Regarding the recalcitrant worker defense, defendants would need to establish that plaintiff deliberately refused to use available and visible safety devices in place at the workstation (Harris v. Rodriguez, 281 AD2d.158 [1st Dep't., 2001]). Here, a review the record [*6]reveals that defendant fails to establish either of these two prongs. First, defendant fails to establish that plaintiff was ever specifically instructed to wear a harness when he was working on a ladder. Instead, plaintiff undisputed testimony establishes that during the safety orientation program, harnesses were not discussed. Further plaintiff repeatedly testified that Delfino would decide when harnesses were necessary, and instructed plaintiff not to ask for harnesses so as to avoid wasting time. Additionally, Harrigan testified that he was not familiar with the sixth-floor area where plaintiff's accident occurred, and further testified that the things like harnesses were kept in a shanty located in the basement or the first floor. Therefore, defendant has failed to present any evidence that plaintiff deliberately refused to use a harness that was available and visible on the sixth-floor workstation where plaintiff's accident occurred.

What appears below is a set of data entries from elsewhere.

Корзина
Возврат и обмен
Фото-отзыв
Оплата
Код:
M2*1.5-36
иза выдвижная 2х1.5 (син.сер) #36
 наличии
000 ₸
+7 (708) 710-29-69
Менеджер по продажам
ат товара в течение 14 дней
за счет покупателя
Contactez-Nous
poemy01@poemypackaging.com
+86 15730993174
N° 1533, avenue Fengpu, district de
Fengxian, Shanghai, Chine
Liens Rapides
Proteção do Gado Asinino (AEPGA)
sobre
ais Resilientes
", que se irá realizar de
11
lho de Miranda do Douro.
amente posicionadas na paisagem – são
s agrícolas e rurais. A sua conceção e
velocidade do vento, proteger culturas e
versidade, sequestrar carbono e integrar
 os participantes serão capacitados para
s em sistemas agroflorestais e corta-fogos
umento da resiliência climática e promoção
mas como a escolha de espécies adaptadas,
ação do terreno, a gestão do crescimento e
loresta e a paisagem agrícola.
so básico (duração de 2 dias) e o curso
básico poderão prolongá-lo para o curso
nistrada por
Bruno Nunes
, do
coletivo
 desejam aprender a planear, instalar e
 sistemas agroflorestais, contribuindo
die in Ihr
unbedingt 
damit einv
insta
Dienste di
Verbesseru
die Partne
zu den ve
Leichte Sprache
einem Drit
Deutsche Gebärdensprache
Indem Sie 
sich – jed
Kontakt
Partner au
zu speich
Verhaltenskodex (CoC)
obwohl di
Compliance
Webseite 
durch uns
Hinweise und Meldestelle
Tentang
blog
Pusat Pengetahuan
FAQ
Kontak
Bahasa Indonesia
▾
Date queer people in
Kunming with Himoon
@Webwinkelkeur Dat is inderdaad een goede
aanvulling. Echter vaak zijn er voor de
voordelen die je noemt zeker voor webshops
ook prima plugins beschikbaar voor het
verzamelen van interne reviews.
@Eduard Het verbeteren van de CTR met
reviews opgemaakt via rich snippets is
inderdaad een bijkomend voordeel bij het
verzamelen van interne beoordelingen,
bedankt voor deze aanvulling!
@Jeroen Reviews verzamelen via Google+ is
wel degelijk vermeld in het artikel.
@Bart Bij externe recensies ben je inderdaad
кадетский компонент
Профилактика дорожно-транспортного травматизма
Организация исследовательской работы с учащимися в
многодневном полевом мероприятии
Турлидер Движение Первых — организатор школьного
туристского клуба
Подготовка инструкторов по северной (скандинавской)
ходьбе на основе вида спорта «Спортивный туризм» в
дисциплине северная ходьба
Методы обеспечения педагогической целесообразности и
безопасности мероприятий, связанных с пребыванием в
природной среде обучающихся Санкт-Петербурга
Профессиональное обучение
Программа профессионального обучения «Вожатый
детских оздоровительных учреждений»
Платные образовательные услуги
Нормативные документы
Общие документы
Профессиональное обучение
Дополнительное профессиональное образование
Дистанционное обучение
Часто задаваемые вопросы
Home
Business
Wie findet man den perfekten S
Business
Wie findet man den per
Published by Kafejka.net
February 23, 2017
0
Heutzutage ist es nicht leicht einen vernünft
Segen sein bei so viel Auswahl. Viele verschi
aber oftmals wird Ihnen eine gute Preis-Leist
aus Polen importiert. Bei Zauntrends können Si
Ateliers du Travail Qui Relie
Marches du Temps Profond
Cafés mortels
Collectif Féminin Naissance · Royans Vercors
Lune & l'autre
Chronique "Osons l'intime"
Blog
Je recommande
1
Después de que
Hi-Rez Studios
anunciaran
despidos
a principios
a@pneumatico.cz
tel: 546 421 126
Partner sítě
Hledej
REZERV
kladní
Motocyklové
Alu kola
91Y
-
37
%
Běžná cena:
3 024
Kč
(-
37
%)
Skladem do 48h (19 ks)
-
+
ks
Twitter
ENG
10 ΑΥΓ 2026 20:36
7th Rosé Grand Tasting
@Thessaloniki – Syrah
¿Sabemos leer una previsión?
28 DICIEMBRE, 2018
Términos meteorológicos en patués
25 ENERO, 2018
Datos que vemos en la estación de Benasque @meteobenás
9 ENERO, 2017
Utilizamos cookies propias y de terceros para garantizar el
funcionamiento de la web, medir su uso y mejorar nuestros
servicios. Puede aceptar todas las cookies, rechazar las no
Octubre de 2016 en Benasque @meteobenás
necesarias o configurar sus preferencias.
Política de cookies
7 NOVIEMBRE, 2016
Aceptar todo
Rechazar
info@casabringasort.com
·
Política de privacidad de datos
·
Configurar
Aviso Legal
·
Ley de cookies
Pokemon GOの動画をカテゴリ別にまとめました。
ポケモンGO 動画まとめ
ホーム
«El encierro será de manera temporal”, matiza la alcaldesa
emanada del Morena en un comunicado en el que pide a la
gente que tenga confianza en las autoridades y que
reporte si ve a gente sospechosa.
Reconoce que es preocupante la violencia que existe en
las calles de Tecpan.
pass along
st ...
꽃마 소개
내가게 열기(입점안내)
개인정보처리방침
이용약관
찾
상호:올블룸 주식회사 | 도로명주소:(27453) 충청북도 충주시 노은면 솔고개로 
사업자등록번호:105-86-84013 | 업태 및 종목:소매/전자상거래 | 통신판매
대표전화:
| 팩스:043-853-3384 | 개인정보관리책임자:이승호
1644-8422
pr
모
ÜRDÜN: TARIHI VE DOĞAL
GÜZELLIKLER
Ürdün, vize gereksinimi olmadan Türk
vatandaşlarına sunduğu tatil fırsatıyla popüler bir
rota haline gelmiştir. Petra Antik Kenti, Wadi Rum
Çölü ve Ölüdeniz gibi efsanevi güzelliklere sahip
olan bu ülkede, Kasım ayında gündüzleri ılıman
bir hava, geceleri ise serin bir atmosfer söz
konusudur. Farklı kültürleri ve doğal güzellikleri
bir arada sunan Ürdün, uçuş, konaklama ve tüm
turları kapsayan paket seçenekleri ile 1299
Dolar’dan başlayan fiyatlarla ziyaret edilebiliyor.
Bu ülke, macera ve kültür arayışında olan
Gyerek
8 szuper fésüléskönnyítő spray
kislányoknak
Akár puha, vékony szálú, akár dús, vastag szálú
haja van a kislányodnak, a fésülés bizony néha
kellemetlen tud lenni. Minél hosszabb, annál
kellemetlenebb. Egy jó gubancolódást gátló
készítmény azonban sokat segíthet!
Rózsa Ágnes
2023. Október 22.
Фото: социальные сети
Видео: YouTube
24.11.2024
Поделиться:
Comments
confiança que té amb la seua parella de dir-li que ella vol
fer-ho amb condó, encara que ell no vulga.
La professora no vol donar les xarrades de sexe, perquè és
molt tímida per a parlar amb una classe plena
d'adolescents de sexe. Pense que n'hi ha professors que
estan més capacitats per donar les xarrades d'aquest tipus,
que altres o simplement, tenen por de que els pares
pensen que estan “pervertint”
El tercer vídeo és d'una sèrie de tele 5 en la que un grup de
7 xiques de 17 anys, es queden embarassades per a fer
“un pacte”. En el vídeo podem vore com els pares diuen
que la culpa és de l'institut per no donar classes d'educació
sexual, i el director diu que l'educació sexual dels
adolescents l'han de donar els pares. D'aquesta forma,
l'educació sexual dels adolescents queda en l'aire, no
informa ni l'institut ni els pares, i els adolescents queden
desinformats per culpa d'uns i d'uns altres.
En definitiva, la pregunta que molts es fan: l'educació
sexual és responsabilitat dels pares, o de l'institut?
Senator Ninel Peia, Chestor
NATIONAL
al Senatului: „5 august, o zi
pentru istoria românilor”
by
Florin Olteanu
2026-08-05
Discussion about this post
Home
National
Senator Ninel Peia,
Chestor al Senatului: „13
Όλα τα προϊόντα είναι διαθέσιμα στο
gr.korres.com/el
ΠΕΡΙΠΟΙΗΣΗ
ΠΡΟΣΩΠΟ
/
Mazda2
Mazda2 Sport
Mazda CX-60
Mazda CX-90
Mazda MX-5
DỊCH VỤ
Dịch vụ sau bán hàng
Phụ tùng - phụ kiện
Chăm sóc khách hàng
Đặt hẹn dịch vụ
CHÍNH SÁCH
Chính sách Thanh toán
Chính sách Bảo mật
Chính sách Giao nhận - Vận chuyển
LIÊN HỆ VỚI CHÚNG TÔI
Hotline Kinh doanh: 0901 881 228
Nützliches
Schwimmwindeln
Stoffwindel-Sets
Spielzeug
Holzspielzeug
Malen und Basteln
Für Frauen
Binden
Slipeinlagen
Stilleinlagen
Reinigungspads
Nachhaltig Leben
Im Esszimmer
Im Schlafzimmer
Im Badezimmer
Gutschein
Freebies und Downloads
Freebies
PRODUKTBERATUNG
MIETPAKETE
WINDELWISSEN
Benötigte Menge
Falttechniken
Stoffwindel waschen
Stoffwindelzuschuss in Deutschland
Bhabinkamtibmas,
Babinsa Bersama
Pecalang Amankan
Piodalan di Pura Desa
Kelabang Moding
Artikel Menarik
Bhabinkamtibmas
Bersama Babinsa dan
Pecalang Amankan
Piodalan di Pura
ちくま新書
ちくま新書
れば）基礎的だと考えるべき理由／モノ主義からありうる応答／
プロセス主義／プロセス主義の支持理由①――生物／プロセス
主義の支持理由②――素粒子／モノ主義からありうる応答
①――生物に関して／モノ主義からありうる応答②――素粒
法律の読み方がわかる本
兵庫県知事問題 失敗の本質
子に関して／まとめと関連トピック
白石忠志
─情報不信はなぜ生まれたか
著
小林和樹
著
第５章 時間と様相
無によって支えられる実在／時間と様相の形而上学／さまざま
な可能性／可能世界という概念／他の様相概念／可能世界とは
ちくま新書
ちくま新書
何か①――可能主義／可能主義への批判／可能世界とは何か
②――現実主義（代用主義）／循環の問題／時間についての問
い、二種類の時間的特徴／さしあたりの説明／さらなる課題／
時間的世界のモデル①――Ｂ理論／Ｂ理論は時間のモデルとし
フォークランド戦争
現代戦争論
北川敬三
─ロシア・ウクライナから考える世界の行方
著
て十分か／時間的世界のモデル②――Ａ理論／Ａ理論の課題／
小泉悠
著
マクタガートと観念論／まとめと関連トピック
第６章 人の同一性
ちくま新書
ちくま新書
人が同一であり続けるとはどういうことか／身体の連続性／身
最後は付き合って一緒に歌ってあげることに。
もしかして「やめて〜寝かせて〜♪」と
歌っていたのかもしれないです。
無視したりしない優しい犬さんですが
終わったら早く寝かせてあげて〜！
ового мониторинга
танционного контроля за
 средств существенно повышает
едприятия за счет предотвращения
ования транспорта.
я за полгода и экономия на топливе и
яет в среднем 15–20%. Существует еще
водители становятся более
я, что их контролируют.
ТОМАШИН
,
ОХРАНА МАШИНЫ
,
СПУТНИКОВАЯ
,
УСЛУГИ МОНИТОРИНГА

In light of the foregoing, plaintiff's motion is granted, and defendants cross-motion is denied. Thus, it is hereby:
ORDERED, that plaintiff is granted partial summary judgment on the issue of liability against defendants on plaintiff's claim under Labor Law §240(1); and is further,
ORDERED, that the clerk shall enter a partial judgment accordingly; and it is further:
ORDERED, that the parties shall appear for a pre-trial conference in part 21, room 405 at 9:30 a.m. on March 31, 2025, and it is further:
ORDERED, that plaintiff shall serve a copy of this order with notice of entry, upon defendants, within 30 days of the entry date hereof.
This constitutes the decision and order of the Court.